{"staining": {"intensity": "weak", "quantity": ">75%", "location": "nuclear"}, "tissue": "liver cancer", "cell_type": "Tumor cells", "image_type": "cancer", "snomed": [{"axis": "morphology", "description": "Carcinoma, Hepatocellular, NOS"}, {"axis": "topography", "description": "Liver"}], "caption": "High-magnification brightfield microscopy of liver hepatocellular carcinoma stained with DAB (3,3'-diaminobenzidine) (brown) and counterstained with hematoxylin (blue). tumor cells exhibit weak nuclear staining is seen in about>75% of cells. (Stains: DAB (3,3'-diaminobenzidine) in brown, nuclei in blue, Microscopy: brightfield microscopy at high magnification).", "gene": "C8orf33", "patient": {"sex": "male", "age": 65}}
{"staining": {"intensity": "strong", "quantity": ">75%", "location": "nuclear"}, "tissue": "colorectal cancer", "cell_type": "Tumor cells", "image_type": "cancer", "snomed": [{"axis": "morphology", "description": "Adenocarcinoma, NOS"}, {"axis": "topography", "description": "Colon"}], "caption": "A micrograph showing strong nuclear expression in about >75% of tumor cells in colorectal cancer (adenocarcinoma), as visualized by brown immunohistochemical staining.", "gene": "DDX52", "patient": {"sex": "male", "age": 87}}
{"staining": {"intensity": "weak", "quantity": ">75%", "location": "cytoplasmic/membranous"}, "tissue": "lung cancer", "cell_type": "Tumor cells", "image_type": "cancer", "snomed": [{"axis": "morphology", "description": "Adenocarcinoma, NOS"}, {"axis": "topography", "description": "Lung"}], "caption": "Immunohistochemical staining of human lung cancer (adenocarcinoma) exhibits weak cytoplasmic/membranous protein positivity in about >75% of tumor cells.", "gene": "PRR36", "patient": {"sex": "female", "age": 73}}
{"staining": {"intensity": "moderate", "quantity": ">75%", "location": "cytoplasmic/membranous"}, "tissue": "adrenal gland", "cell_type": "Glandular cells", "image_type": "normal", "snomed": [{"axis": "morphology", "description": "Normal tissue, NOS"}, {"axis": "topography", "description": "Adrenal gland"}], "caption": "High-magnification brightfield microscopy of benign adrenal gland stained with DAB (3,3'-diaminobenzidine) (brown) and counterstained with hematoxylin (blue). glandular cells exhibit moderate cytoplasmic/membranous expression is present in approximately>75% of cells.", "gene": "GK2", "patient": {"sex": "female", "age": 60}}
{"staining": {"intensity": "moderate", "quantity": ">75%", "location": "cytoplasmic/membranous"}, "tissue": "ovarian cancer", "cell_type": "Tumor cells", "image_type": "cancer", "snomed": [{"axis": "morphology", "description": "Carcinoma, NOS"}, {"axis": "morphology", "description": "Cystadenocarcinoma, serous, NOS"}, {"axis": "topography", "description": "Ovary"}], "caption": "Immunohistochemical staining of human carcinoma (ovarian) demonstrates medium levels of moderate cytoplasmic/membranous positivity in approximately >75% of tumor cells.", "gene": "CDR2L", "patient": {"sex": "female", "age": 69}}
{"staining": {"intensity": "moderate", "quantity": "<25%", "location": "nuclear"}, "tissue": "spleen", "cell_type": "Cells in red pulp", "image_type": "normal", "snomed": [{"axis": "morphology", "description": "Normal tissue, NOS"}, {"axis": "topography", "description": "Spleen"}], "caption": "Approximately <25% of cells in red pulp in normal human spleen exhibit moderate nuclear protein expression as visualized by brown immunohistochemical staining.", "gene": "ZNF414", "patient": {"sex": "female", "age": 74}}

● ● ● ● ● ● ●

**About this exercise**
Print the material word for word, with nothing left out.

**Your solution**
{"staining": {"intensity": "weak", "quantity": ">75%", "location": "nuclear"}, "tissue": "liver cancer", "cell_type": "Tumor cells", "image_type": "cancer", "snomed": [{"axis": "morphology", "description": "Carcinoma, Hepatocellular, NOS"}, {"axis": "topography", "description": "Liver"}], "caption": "High-magnification brightfield microscopy of liver hepatocellular carcinoma stained with DAB (3,3'-diaminobenzidine) (brown) and counterstained with hematoxylin (blue). tumor cells exhibit weak nuclear staining is seen in about>75% of cells. (Stains: DAB (3,3'-diaminobenzidine) in brown, nuclei in blue, Microscopy: brightfield microscopy at high magnification).", "gene": "C8orf33", "patient": {"sex": "male", "age": 65}}
{"staining": {"intensity": "strong", "quantity": ">75%", "location": "nuclear"}, "tissue": "colorectal cancer", "cell_type": "Tumor cells", "image_type": "cancer", "snomed": [{"axis": "morphology", "description": "Adenocarcinoma, NOS"}, {"axis": "topography", "description": "Colon"}], "caption": "A micrograph showing strong nuclear expression in about >75% of tumor cells in colorectal cancer (adenocarcinoma), as visualized by brown immunohistochemical staining.", "gene": "DDX52", "patient": {"sex": "male", "age": 87}}
{"staining": {"intensity": "weak", "quantity": ">75%", "location": "cytoplasmic/membranous"}, "tissue": "lung cancer", "cell_type": "Tumor cells", "image_type": "cancer", "snomed": [{"axis": "morphology", "description": "Adenocarcinoma, NOS"}, {"axis": "topography", "description": "Lung"}], "caption": "Immunohistochemical staining of human lung cancer (adenocarcinoma) exhibits weak cytoplasmic/membranous protein positivity in about >75% of tumor cells.", "gene": "PRR36", "patient": {"sex": "female", "age": 73}}
{"staining": {"intensity": "moderate", "quantity": ">75%", "location": "cytoplasmic/membranous"}, "tissue": "adrenal gland", "cell_type": "Glandular cells", "image_type": "normal", "snomed": [{"axis": "morphology", "description": "Normal tissue, NOS"}, {"axis": "topography", "description": "Adrenal gland"}], "caption": "High-magnification brightfield microscopy of benign adrenal gland stained with DAB (3,3'-diaminobenzidine) (brown) and counterstained with hematoxylin (blue). glandular cells exhibit moderate cytoplasmic/membranous expression is present in approximately>75% of cells.", "gene": "GK2", "patient": {"sex": "female", "age": 60}}
{"staining": {"intensity": "moderate", "quantity": ">75%", "location": "cytoplasmic/membranous"}, "tissue": "ovarian cancer", "cell_type": "Tumor cells", "image_type": "cancer", "snomed": [{"axis": "morphology", "description": "Carcinoma, NOS"}, {"axis": "morphology", "description": "Cystadenocarcinoma, serous, NOS"}, {"axis": "topography", "description": "Ovary"}], "caption": "Immunohistochemical staining of human carcinoma (ovarian) demonstrates medium levels of moderate cytoplasmic/membranous positivity in approximately >75% of tumor cells.", "gene": "CDR2L", "patient": {"sex": "female", "age": 69}}
{"staining": {"intensity": "moderate", "quantity": "<25%", "location": "nuclear"}, "tissue": "spleen", "cell_type": "Cells in red pulp", "image_type": "normal", "snomed": [{"axis": "morphology", "description": "Normal tissue, NOS"}, {"axis": "topography", "description": "Spleen"}], "caption": "Approximately <25% of cells in red pulp in normal human spleen exhibit moderate nuclear protein expression as visualized by brown immunohistochemical staining.", "gene": "ZNF414", "patient": {"sex": "female", "age": 74}}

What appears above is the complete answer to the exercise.